TEKST ŹRÓDŁOWY ▸

SENSACJA:
Dalszy ciąg Afery Rybika
Artykuł: 1 |
SENSACJA:
Zostawcie Dolinę Rozpusty! Artykuł: 3 |
PORADY:
Dzień baby
Artykuł: 4 |
Rycerska Komisja Śledcza w sprawie Afery Rybika!
Nasz artykuł wstrząsnął polską polityką. Król, gdy już wytrzeźwiał, wściekł się i chciał na pal wbić Rybika, ale doradcy podsunęli mu inny pomysł. Stworzono Komisję Śledczą, która zbada to wszystko.
W skład komisji wchodzą:
-mało znany rycerz Szczelny, który każdą sprawę wytropi,
-Anita Błacha, która zajmuje się mniej ważnymi sprawami (np. zastanawia się, czy Żydzi noszą czarne buty, a czarownice zielone spódniczki itd.), która zastąpiła planowanego na początku Rysia, gdyż musiał pójść na dietę,
-specjalista od podkopów, czyli Kopczyński,
-Lewczyński, którego podejrzewają księża o kontakty z szatanem (wiadomo, Lewczyński, Lewiatan, licho wie),
-Jan Maria herbu Rokita (jego przodek ponoć w pojedynku diabła pokonał),
-grzybiarz Rydzoń,
-jakiś smolarz (dorabia sobie, też mi rycerz),
-Józek Rolnik (hoduje szczupaki)

ZADANIE 1 ▸
Wypisz z artykułu o komisji śledczej wiernie ten fragment, który otwierają słowa "Nasz artykuł wstrząsnął", a zamykają słowa "Rolnik (hoduje szczupaki)".
ZADANIE 2 ▸
Wyjaśnij w jednym do trzech zdań, dlaczego według artykułu o komisji śledczej w składzie komisji Anita Błacha zastąpiła Rysia.
ZADANIE 3 ▸
Streść krócej akapit artykułu o komisji śledczej zaczynający się od słów "Nasz artykuł wstrząsnął", zachowując jego główne fakty.
Lista, która tu następuje, nie ma żadnego związku z artykułem o komisji śledczej.

WYODRĘBNIONE POZYCJE ▸
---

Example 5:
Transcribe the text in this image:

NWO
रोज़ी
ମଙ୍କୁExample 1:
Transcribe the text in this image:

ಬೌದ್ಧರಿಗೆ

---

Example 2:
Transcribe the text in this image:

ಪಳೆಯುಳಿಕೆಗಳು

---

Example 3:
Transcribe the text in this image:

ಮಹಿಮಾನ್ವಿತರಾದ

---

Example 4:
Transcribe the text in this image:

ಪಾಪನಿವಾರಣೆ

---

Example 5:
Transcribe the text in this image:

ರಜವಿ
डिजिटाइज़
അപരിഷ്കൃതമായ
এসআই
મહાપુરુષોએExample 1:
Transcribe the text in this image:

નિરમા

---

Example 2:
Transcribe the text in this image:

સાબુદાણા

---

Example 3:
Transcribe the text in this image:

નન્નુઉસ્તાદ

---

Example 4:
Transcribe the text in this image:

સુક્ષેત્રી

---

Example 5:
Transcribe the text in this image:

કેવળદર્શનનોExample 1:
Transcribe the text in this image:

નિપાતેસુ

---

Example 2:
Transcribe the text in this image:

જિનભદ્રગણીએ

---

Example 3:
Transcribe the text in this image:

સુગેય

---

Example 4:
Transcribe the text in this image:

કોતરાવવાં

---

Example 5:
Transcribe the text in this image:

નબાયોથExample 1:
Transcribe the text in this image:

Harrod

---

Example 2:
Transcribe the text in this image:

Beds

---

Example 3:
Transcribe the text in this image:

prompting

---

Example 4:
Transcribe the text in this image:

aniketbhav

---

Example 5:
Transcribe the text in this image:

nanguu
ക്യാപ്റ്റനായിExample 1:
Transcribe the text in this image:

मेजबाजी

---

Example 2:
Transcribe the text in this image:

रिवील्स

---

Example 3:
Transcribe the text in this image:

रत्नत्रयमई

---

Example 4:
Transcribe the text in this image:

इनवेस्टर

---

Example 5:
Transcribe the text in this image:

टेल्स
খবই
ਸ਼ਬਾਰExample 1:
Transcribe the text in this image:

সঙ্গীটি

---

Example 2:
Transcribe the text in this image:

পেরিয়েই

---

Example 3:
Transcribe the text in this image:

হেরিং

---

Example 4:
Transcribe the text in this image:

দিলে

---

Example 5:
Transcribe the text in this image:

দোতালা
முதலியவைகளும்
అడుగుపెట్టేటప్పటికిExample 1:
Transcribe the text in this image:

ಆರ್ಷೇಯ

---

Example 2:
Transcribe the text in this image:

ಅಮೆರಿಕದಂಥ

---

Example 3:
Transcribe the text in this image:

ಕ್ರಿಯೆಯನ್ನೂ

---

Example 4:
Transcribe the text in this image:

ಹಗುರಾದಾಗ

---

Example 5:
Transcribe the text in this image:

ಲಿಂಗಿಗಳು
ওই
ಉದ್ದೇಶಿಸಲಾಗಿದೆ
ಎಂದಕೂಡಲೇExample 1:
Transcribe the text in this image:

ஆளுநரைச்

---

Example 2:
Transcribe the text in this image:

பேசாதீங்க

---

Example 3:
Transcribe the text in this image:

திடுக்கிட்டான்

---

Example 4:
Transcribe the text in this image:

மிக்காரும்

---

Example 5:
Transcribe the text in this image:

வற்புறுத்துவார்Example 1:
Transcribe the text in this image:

ODPOWIEDŹ 1 ▸
Nasz artykuł wstrząsnął polską polityką. Król, gdy już wytrzeźwiał, wściekł się i chciał na pal wbić Rybika, ale doradcy podsunęli mu inny pomysł. Stworzono Komisję Śledczą, która zbada to wszystko.
W skład komisji wchodzą:
-mało znany rycerz Szczelny, który każdą sprawę wytropi,
-Anita Błacha, która zajmuje się mniej ważnymi sprawami (np. zastanawia się, czy Żydzi noszą czarne buty, a czarownice zielone spódniczki itd.), która zastąpiła planowanego na początku Rysia, gdyż musiał pójść na dietę,
-specjalista od podkopów, czyli Kopczyński,
-Lewczyński, którego podejrzewają księża o kontakty z szatanem (wiadomo, Lewczyński, Lewiatan, licho wie),
-Jan Maria herbu Rokita (jego przodek ponoć w pojedynku diabła pokonał),
-grzybiarz Rydzoń,
-jakiś smolarz (dorabia sobie, też mi rycerz),
-Józek Rolnik (hoduje szczupaki)

ODPOWIEDŹ 2 ▸
Anita Błacha zastąpiła Rysia, ponieważ Ryś, planowany początkowo do komisji, musiał pójść na dietę.

ODPOWIEDŹ 3 ▸
Artykuł wstrząsnął polską polityką. Król po wytrzeźwieniu wściekł się i chciał wbić Rybika na pal, ale za radą doradców powołano Komisję Śledczą do zbadania sprawy.